The song “North Star” uses the backdrop of enslavement as motivation to walk into our most empowered selves. Jewels are woven all through the song and video.

Mumu Fresh (set of “North Star” video)

“In 1864, Safe Houses along The Underground Railroad were often indicated by coded quilts hanging from a clothesline. Those escaping slavery were instructed to follow the Big Dipper which pointed toward The North Star.”

Produced by A Mecca Filmworks, directed by T.L Benton, and executive produced by Maimouna Youssef herself, the video’s release is timely and beautifully symbolic. Just consider the single’s name. The North Star was the guiding source for enslaved Africans looking to self-emancipate themselves.
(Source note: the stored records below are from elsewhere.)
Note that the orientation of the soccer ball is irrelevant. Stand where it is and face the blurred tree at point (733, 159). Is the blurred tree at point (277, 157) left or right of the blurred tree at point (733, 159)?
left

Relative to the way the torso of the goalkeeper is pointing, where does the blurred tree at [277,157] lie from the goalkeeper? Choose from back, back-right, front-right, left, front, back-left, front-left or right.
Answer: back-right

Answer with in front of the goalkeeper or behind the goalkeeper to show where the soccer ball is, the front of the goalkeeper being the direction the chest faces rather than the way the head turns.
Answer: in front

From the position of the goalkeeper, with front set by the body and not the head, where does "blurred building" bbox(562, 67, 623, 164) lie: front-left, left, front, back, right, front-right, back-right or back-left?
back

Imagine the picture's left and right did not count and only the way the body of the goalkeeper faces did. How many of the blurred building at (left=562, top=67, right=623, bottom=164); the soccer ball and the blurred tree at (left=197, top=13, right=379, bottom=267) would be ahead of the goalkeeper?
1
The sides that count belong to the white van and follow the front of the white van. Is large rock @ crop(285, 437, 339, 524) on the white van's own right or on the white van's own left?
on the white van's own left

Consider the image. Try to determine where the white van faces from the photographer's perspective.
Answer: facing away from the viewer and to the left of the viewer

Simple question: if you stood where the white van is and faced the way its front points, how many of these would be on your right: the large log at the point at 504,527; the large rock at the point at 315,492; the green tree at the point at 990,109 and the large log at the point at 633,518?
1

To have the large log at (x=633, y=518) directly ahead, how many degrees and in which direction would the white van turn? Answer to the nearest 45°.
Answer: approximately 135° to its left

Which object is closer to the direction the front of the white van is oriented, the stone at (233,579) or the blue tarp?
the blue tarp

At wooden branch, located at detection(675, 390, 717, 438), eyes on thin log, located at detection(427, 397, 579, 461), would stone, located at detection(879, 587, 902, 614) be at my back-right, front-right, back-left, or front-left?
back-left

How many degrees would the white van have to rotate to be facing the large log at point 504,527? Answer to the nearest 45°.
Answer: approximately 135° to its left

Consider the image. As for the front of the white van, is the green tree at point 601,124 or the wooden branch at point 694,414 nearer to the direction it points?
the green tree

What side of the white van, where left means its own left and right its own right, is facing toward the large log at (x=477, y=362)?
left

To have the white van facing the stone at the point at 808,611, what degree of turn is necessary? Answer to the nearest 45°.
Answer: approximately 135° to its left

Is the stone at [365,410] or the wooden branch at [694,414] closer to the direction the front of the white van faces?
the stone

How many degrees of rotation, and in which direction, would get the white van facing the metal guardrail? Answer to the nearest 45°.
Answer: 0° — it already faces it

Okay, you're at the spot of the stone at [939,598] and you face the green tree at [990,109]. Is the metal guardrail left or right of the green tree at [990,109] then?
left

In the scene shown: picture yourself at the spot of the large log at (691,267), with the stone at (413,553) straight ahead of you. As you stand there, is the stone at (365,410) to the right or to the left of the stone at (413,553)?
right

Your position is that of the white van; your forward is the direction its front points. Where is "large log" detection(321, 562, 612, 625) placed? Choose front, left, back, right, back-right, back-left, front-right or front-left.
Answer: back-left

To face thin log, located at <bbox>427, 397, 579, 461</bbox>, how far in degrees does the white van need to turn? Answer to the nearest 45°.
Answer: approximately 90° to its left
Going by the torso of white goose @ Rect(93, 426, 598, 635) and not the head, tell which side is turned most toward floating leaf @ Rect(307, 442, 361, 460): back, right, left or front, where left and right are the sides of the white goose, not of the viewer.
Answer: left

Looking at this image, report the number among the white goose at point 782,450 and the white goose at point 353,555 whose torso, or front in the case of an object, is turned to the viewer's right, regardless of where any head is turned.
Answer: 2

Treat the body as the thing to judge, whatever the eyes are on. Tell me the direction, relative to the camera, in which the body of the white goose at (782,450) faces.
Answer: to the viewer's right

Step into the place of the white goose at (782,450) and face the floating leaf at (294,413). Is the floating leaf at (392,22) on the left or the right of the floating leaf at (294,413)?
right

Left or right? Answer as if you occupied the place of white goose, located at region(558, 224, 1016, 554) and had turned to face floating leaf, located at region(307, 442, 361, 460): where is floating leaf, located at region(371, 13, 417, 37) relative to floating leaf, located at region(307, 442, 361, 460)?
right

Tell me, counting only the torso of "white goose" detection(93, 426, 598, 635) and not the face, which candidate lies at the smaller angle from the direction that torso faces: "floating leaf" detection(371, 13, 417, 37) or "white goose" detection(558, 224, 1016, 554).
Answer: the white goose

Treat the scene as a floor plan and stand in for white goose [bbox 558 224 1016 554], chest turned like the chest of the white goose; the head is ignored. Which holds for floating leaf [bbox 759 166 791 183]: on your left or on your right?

Knowing how to follow the twinkle, that small aspect of cosmology helped guide them to spaces more free than their plantations. But with it dropping around the 4th of July, it seems to also nod to father Frederick Douglass.  This freedom fighter published his abolitionist periodical, The North Star, whose motto was “Right is of no sex–Truth is of no color–God is the Father of us all, and we are brethren,” was created to inform us of who we are and ways to escape the white heavy gaze of slavery.

And appropriately his speech surrounding the 4th of July is echoed in Mumu’s latest song. Listen for yourself.

 

More than ever, our people need a North Star. Thank goodness for courageous artists that put pen to paper and rhyme to track to shine bright for us— showing us the way.